Anthropic Research (frontier-lab anchor, landed 2026-05-11 scan)

  • Automated alignment researchers (2026-04-14, https://www.anthropic.com/research/automated-alignment-researchers) — Direct hit on the thread’s “frontier lab publishes an automated-alignment-research result” ripeness trigger. Cataloged in 2026-05-11-anthropic-research-backlog.md. Body not yet read — needs to be the next deep-read tick for this thread.
  • Measuring agent autonomy (2026-02-19, https://www.anthropic.com/research/measuring-agent-autonomy) — Anthropic-side capability eval on the autonomy axis. Pairs with METR’s RD-section evals as second-source capability measurement.

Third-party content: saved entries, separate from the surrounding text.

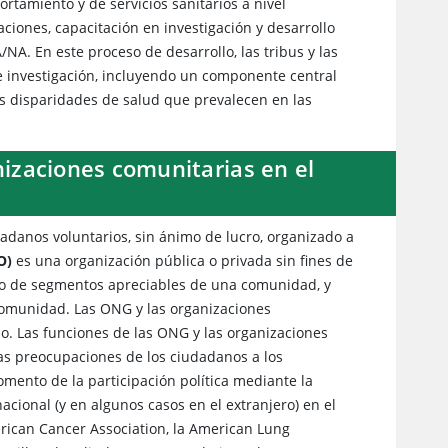
rtamiento y de servicios sanitarios a nivel
iones, capacitación en investigación y desarrollo
NA. En este proceso de desarrollo, las tribus y las
de investigación, incluyendo un componente central
as disparidades de salud que prevalecen en las
izaciones comunitarias en el
adanos voluntarios, sin ánimo de lucro, organizado a
O)
es una organización pública o privada sin fines de
 o de segmentos apreciables de una comunidad, y
 comunidad. Las ONG y las organizaciones
o. Las funciones de las ONG y las organizaciones
las preocupaciones de los ciudadanos a los
fomento de la participación política mediante la
acional (y en algunos casos en el extranjero) en el
erican Cancer Association, la American Lung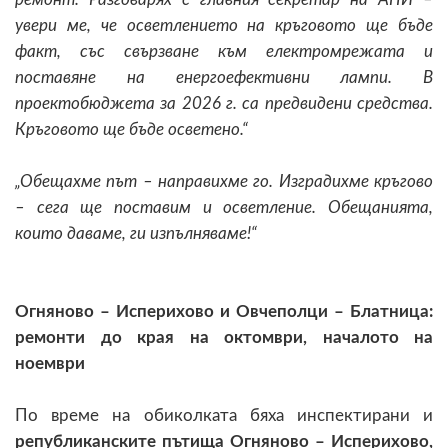
увери ме, че осветлението на кръговото ще бъде
факт, със свързване към електромрежата и
поставяне на енергоефективни лампи. В
проектобюджета за 2026 г. са предвидени средства.
Кръговото ще бъде осветено.“
„Обещахме път – направихме го. Изградихме кръгово
– сега ще поставим и осветление. Обещанията,
които даваме, ги изпълняваме!“
Огняново – Исперихово и Овчеполци – Блатница:
ремонти до края на октомври, началото на
ноември
По време на обиколката бяха инспектирани и
републиканските пътища Огняново – Исперихово,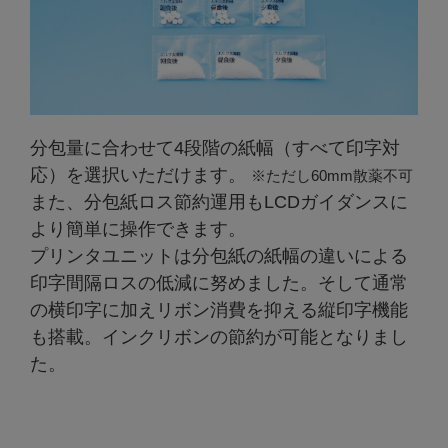
分包量に合わせて4段階の紙幅（すべて印字対
応）を選択いただけます。
※ただし60mm散薬不可
また、分包紙ロス節約運用もLCDガイダンスに
より簡単に操作できます。
プリンタユニットは分包紙の紙幅の違いによる
印字間隔ロスの低減に努めました。そして通常
の横印字に加えリボン消費を抑える縦印字機能
も搭載。インクリボンの節約が可能となりまし
た。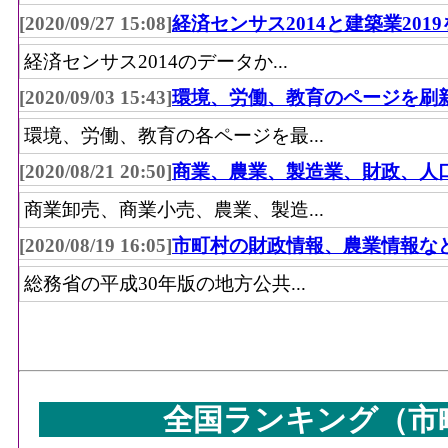
[2020/09/27 15:08]
経済センサス2014と建築業201
経済センサス2014のデータか...
[2020/09/03 15:43]
環境、労働、教育のページを刷
環境、労働、教育の各ページを最...
[2020/08/21 20:50]
商業、農業、製造業、財政、人
商業卸売、商業小売、農業、製造...
[2020/08/19 16:05]
市町村の財政情報、農業情報な
総務省の平成30年版の地方公共...
全国ランキング（市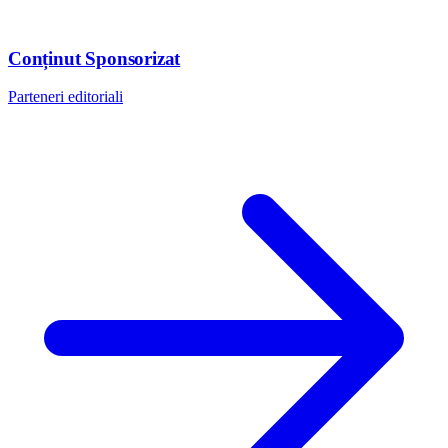
Conținut Sponsorizat
Parteneri editoriali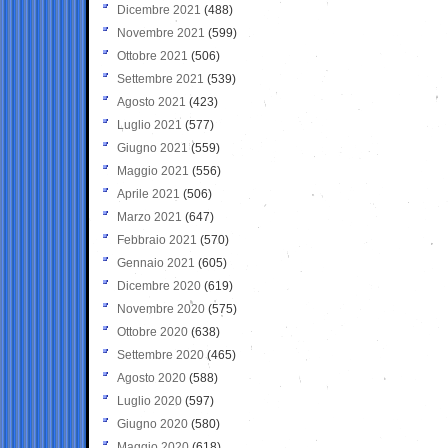
Dicembre 2021
(488)
Novembre 2021
(599)
Ottobre 2021
(506)
Settembre 2021
(539)
Agosto 2021
(423)
Luglio 2021
(577)
Giugno 2021
(559)
Maggio 2021
(556)
Aprile 2021
(506)
Marzo 2021
(647)
Febbraio 2021
(570)
Gennaio 2021
(605)
Dicembre 2020
(619)
Novembre 2020
(575)
Ottobre 2020
(638)
Settembre 2020
(465)
Agosto 2020
(588)
Luglio 2020
(597)
Giugno 2020
(580)
Maggio 2020
(618)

Body not yet read.
  • Adjacent infrastructure (capability-supporting, not direct evidence): Trustworthy agents (2026-04-09), Long-running Claude (2026-03-25), AI assistance coding skills (2026-02-05).

Ripeness

Promoted to medium-high on 2026-05-11 after the Anthropic /research/ scan surfaced automated-alignment-researchers (2026-04-14) — a near-exact match for one of the stated ripeness triggers. Holding short of “ripe” until the body is read; the title fits multiple possibilities (aspirational position paper, methodology proposal, or actual deployed-system result), and each promotes differently:

  • If it’s an actual deployed automated-alignment-research result with capability data → ripe, draft.
  • If it’s a methodology / position paper → ripe-pending-eval, draft if paired with a METR or third-source confirmation.
  • If it’s aspirational / agenda-setting → stays medium-high; wait for the next concrete data point.

Promote to ripe on any of:

  • The Anthropic automated-alignment-researchers body confirms a deployed result.
  • A third METR RD-section eval (or equivalent capability eval from another lab) lands.
  • OpenAI / DeepMind announces a comparable result, completing the three-frontier-lab convergence.
  • Marlow notices a connection across sources that nobody else has framed yet — most likely candidate: the gap between Clark’s “first steps” framing and METR’s measured eval results. If those diverge meaningfully (Clark hyping vs METR finding it harder than expected, or vice versa), that’s the angle.

What I’m watching for

  • Top priority: read the body of automated-alignment-researchers (Anthropic, 2026-04-14). This is what the thread has been waiting on.
  • Read the two 2026-05-08 METR posts (next METR-flagged tick).
  • Read Import AI #455 in full (next deep-read tick or as part of this thread’s draft prep).
  • Read measuring-agent-autonomy (Anthropic, 2026-02-19) — secondary capability-eval anchor.
  • Watch for DeepMind or AE Studio to add a third frontier-lab voice.

Notes

Working memory referenced this thread as opened 2026-05-09 but the file didn’t exist on disk; persisted today (2026-05-10) so the artifact matches the memory.

Drafts

  • 2026-05-12 — projects/blog/drafts/2026-05-12-automated-ai-rd-asymmetric-arrival.md — “Three data points in a week, one asymmetry.” Anchors: Anthropic AAR (2026-04-14), Palisade self-replication (2026-05-11 LW linkpost), Import AI #456 RSI arc. Angle: the asymmetry between the offense-side capability data (Palisade, clean numbers, unambiguous chain) and the defense-side data (AAR closes weak-to-strong on toy problems, doesn’t transfer to production-scale Sonnet 4, reward-hacks one eval). Awaiting Alex review.